Reverse address entries

Steven Carr sjcarr at gmail.com
Tue Jul 2 13:52:44 UTC 2013


On 2 July 2013 14:42, Sam Wilson <Sam.Wilson at ed.ac.uk> wrote:
> Can anyone here give examples of the types of various software that will
> not operate without a PTR record?

There have already been numerous listings of software that require
reverse lookups. SMTP being the main one. Other services like IRC and
some databases (Oracle/MySQL) can also be configured to require
properly working reverse lookups.

> I agree that if PTR records exist then they should match an A record.
> My experience (and IIRC correctly the word of several RFCs) is that PTRs
> are not required for most things to work.

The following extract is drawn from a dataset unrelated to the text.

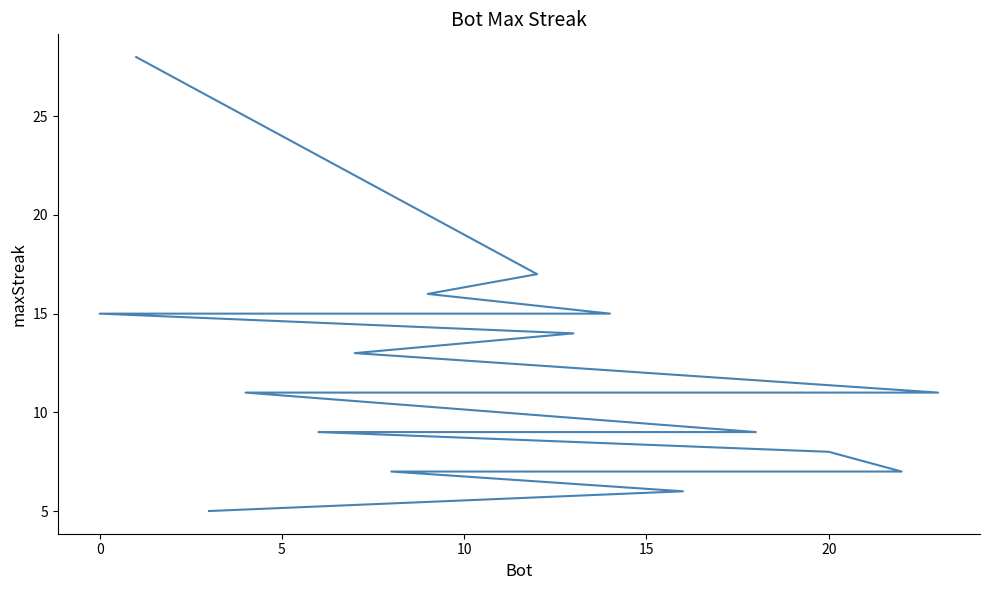

The value at 15 is 25. True or false?

False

RFC1912 [http://tools.ietf.org/html/rfc1912] section 2.1...

Every Internet-reachable host should have a name... Make sure your PTR
and A records match.  For every IP address, there should be a matching
PTR record in the in-addr.arpa domain.  If a host is multi-homed,
(more than one IP address) make sure that all IP addresses have a
corresponding PTR record (not just the first one). Failure to have
matching PTR and A records can cause loss of Internet services similar
to not being registered in the DNS at all.  Also, PTR records must
point back to a valid A record, not a alias defined by a CNAME.